Task statement: Give back exactly the lines of the entries below from the line with "51: (984, 109, 795.90)" to the line with "[00:03.303]", inclusive, and only those.
[Recorded information Boundary: Start]
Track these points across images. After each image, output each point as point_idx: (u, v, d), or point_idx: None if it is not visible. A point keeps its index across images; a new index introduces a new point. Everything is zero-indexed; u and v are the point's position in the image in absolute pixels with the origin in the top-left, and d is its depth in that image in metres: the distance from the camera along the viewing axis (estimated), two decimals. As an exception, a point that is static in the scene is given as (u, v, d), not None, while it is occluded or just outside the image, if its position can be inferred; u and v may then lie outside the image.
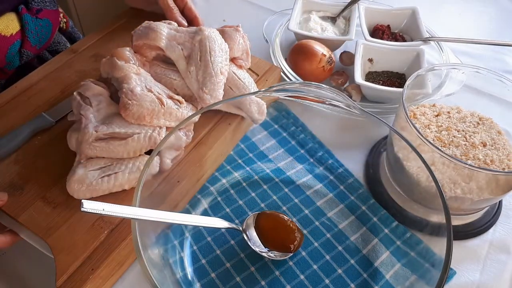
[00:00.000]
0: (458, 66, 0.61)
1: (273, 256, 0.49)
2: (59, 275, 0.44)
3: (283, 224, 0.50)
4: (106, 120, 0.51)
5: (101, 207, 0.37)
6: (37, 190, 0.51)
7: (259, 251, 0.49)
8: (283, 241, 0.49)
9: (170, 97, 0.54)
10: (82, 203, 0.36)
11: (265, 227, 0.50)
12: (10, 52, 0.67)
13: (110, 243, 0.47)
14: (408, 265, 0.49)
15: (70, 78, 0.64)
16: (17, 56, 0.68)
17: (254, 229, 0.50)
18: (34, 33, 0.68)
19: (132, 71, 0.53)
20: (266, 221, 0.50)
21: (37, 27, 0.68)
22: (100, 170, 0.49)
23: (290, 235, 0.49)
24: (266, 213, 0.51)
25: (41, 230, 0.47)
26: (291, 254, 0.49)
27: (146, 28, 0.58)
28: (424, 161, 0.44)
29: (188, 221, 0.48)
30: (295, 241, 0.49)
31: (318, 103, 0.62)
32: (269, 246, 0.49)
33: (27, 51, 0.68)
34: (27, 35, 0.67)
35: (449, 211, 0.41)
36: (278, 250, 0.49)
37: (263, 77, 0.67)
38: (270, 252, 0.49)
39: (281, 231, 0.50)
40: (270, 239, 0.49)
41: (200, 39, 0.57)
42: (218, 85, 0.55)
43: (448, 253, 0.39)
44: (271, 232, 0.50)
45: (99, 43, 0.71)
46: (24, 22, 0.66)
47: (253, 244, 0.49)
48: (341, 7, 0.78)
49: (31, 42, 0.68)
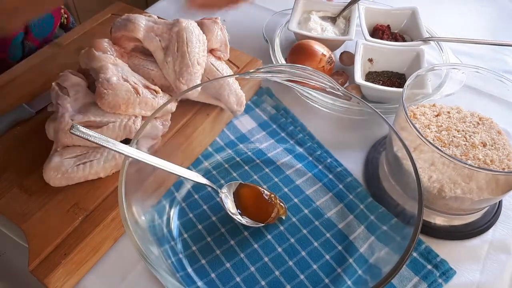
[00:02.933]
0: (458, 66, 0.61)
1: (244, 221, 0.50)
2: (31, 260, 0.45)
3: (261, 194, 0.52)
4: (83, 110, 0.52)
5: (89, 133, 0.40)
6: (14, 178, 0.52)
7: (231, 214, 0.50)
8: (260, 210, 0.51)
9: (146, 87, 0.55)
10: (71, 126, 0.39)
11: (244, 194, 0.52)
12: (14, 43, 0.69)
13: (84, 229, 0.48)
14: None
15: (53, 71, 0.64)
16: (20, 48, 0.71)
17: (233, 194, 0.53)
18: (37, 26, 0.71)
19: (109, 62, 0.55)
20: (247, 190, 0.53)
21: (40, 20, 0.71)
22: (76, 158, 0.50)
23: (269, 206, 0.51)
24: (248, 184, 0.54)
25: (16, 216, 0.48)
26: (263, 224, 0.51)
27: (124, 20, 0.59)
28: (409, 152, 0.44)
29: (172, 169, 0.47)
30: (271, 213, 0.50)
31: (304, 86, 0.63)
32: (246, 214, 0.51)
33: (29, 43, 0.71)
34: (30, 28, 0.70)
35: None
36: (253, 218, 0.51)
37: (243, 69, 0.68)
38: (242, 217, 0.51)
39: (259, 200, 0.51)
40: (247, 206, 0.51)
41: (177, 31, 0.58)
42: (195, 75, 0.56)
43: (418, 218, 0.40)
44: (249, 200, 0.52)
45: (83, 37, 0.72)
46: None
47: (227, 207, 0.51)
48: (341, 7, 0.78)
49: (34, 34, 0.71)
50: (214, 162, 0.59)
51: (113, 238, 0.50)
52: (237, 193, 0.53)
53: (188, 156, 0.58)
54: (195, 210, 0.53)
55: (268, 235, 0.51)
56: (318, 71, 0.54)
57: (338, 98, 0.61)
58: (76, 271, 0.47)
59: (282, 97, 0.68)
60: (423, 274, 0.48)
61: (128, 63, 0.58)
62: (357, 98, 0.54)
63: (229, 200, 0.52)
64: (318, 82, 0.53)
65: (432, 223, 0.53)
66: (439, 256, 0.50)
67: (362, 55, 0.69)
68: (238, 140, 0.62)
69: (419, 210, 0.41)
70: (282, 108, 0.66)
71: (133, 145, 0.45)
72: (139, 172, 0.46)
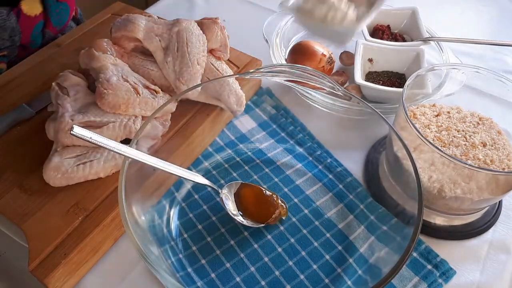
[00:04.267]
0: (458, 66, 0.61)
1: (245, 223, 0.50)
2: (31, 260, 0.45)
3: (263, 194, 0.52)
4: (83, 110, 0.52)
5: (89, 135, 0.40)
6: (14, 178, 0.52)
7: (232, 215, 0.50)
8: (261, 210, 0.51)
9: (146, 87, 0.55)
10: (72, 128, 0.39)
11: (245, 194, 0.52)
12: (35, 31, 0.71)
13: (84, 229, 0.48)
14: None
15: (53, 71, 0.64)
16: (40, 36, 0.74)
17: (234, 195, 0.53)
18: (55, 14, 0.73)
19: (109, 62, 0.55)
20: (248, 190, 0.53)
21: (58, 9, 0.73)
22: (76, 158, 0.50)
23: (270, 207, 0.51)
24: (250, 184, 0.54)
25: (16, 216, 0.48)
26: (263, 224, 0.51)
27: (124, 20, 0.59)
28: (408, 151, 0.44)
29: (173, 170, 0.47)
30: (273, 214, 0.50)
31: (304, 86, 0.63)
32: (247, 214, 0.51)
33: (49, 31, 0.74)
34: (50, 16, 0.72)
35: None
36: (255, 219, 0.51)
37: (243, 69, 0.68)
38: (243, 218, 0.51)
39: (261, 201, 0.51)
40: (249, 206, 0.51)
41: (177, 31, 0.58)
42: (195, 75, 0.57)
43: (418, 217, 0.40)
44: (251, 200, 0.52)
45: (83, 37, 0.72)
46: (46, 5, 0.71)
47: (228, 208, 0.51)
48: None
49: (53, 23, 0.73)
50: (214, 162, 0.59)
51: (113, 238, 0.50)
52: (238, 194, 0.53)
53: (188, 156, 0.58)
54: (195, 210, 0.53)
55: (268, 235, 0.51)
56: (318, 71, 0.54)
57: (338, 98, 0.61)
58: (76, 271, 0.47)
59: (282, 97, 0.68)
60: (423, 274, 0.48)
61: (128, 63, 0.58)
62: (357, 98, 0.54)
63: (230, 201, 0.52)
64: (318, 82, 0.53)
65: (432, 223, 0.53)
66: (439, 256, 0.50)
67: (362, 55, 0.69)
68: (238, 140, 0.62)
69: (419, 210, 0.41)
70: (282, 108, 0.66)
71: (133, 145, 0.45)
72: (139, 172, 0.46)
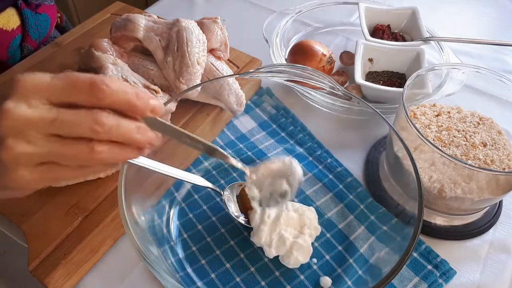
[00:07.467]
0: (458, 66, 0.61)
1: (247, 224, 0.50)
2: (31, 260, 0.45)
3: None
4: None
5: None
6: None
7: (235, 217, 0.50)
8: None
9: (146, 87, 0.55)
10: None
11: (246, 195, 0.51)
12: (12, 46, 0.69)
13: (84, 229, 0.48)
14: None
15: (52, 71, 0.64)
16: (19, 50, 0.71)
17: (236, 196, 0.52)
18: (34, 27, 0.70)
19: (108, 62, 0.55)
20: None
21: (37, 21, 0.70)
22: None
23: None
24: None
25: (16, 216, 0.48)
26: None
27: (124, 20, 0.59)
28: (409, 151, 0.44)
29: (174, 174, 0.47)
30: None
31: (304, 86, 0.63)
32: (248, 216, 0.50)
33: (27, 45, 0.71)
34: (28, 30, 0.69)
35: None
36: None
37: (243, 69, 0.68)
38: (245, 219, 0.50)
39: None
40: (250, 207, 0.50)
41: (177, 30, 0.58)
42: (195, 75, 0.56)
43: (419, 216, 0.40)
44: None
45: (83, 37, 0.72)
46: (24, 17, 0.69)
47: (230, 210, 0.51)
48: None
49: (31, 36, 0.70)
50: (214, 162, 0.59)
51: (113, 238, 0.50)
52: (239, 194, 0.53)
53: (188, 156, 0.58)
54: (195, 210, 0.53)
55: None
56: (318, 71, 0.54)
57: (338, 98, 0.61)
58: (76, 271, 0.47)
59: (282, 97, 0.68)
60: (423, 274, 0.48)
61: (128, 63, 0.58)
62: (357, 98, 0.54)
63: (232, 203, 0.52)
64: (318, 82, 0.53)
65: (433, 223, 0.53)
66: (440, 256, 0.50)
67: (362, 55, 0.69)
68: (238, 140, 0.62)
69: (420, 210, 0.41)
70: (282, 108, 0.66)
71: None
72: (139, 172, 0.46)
[Recorded information Boundary: End]
[Recorded information Boundary: Start]
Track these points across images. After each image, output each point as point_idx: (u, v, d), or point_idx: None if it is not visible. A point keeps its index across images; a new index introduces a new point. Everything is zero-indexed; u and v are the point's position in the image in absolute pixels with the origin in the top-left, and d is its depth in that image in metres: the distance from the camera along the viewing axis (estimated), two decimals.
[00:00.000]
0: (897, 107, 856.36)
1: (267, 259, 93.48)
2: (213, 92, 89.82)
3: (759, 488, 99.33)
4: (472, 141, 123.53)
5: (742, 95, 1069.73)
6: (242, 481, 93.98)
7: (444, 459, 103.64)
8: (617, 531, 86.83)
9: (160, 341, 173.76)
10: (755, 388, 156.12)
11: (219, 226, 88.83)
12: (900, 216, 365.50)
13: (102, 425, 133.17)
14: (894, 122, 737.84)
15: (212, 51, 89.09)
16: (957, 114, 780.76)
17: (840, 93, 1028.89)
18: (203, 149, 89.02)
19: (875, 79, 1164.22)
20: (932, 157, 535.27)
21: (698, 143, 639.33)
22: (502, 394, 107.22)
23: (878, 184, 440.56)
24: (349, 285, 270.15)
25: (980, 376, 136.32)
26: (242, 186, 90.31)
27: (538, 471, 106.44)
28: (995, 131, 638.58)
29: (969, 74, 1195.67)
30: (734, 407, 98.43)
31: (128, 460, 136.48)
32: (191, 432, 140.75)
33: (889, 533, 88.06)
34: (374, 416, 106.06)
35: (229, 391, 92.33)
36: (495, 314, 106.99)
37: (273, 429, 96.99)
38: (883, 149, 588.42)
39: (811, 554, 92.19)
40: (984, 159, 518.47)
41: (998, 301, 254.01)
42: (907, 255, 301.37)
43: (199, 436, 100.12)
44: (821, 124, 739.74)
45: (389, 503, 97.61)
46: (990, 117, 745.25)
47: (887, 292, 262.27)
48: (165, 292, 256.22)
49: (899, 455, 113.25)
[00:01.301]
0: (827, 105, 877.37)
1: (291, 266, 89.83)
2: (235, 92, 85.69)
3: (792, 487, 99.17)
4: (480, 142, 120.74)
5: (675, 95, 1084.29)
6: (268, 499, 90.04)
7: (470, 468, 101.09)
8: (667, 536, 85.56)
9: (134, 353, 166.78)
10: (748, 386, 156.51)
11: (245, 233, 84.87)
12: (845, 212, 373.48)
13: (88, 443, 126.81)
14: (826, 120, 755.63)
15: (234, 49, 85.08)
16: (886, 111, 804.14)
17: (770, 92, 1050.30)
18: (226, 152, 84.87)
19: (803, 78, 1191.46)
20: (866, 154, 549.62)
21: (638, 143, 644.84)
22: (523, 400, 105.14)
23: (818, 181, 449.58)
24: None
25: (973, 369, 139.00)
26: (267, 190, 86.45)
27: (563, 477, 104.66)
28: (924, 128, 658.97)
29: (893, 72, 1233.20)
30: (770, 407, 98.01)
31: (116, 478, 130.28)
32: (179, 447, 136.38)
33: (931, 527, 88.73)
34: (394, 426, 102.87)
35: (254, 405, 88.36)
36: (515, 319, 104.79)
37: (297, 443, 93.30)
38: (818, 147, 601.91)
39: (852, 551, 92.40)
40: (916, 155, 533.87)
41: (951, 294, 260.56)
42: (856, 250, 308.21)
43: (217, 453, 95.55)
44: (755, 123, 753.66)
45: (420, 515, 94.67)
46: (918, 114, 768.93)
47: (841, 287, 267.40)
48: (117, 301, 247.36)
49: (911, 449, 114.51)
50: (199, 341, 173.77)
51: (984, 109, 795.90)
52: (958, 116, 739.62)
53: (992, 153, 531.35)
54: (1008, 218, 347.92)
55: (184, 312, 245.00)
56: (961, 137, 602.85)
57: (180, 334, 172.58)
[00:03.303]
[Recorded information Boundary: End]
Output for this exercise:
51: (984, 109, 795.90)
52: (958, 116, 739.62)
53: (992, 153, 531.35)
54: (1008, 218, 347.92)
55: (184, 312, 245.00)
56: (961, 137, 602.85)
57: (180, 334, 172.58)
[00:03.303]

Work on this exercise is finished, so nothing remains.